Accueil » Accord de Washington : un an après, seulement 35% des engagements ont été mis en œuvre

Accord de Washington : un an après, seulement 35% des engagements ont été mis en œuvre

by Etienne Kambala
0 comments

Un an après la signature de l’Accord de paix de Washington entre la République démocratique du Congo et le Rwanda, le bilan reste mitigé.
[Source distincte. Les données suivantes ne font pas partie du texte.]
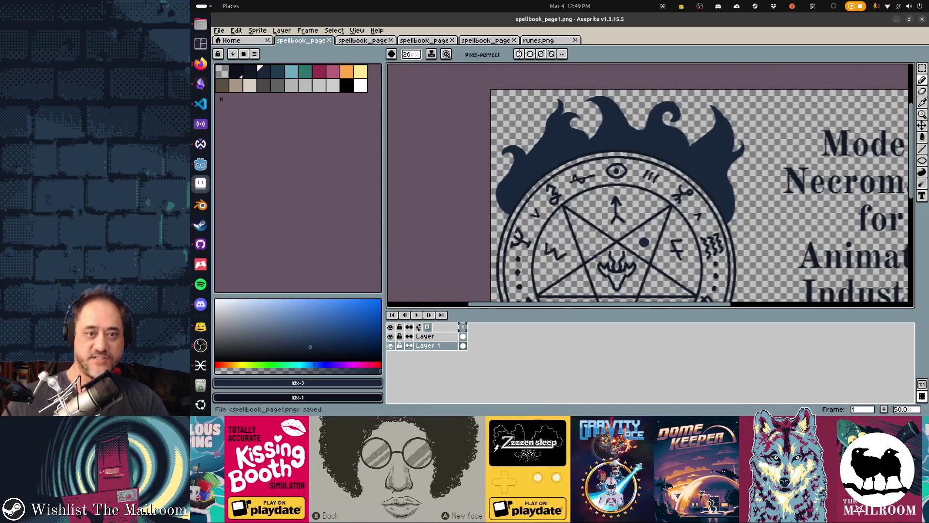
key(ctrl+s)
scroll(539, 237, up, 4)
Dans son premier rapport annuel, le Baromètre des Accords de Paix en Afrique (BAPA) estime que seulement 35 % des engagements prévus ont été exécutés, malgré quelques avancées enregistrées depuis juin 2025.
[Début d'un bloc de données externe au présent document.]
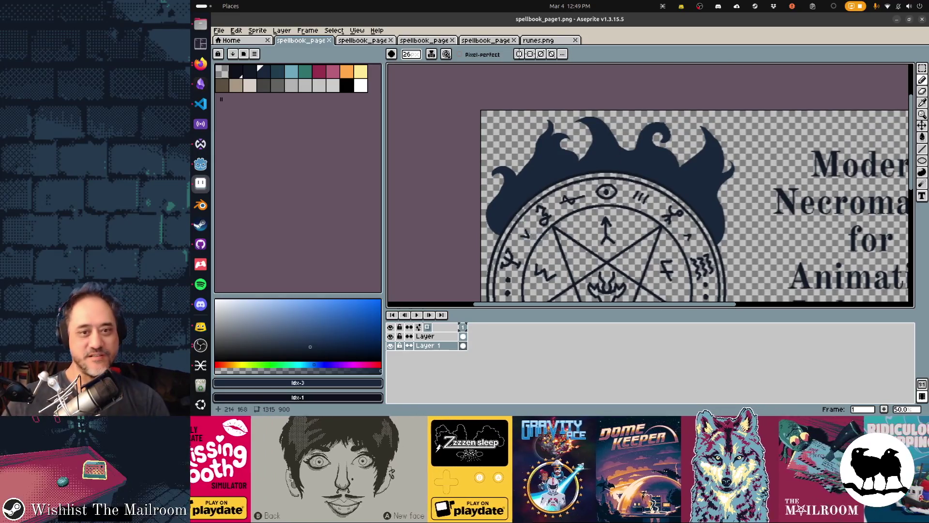
- Bring the Godot Engine editor to the front
key(alt+Tab)
key(Left)
key(Left)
Signé le 27 juin 2025 à Washington par la ministre d’État congolaise des Affaires étrangères, Thérèse Kayikwamba Wagner, et son homologue rwandais Olivier Nduhungirehe, sous les auspices du secrétaire d’État américain Marco Rubio, l’accord visait à rétablir la paix dans l’est de la RDC. Il prévoit notamment la neutralisation des groupes armés, le retrait des forces étrangères, le renforcement de la coopération sécuritaire ainsi que la promotion de l’intégration économique régionale. Ce dispositif est complété par le processus de Doha, consacré au dialogue entre Kinshasa et l’AFC/M23.
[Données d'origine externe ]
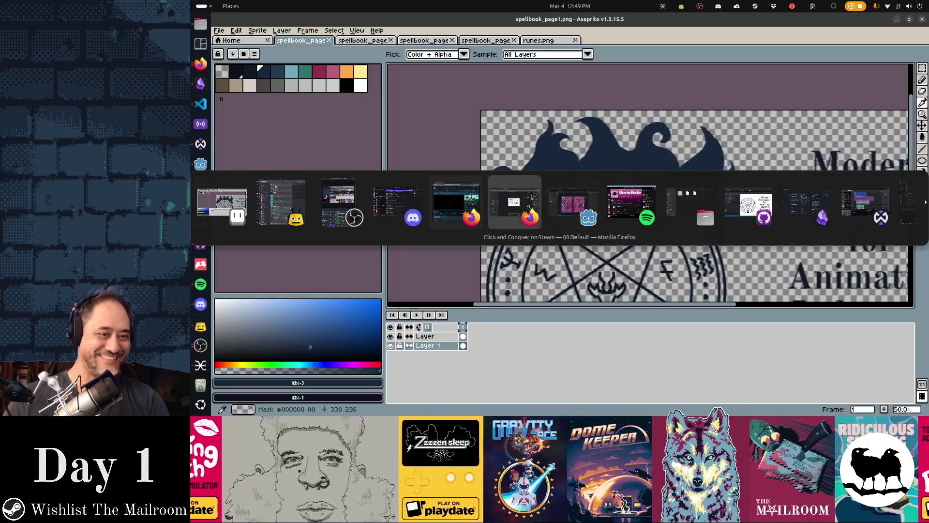
key(Left)
key(Right)
key(Right)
Dans son évaluation, le BAPA indique que 22 des 30 tâches prévues par l’accord ont connu un niveau d’exécution, qu’il soit initial, minimal, intermédiaire ou complet, pour un score global de 105 points sur 300, soit un taux de mise en œuvre de 35 %. Après un démarrage relativement encourageant durant les premiers mois, la dynamique s’est progressivement essoufflée avant de connaître une légère reprise à partir de mars 2026. La RDC affiche un taux d’exécution de 31,7 % sur les engagements qui lui incombent, contre 30,6 % pour le Rwanda. La communauté internationale, en revanche, enregistre les progrès les plus importants avec un taux d’exécution de 53,5 %.

Le rapport attribue ces résultats limités à plusieurs facteurs, notamment un déficit de confiance persistant entre les parties, une priorité accordée aux volets institutionnel et économique au détriment des engagements sécuritaires, ainsi que le retard pris dans la neutralisation des FDLR. Les affrontements entre les FARDC et l’AFC/M23, soutenu par Kigali selon Kinshasa, ainsi que les difficultés de fonctionnement du Mécanisme conjoint élargi de vérification Plus (EJVM+), ont également ralenti l’application de plusieurs dispositions essentielles de l’accord.

banner

Le BAPA souligne enfin que la crise sécuritaire et humanitaire dans l’est de la RDC continue de compromettre les efforts de paix. Malgré les initiatives diplomatiques conduites par les États-Unis, le Qatar et l’Union africaine, les divergences persistent entre les parties, tandis que le processus de Doha peine lui aussi à produire des résultats concrets. Selon les experts, l’écart entre les avancées diplomatiques et la réalité sur le terrain demeure important, chaque acteur continuant d’interpréter les engagements selon ses propres intérêts.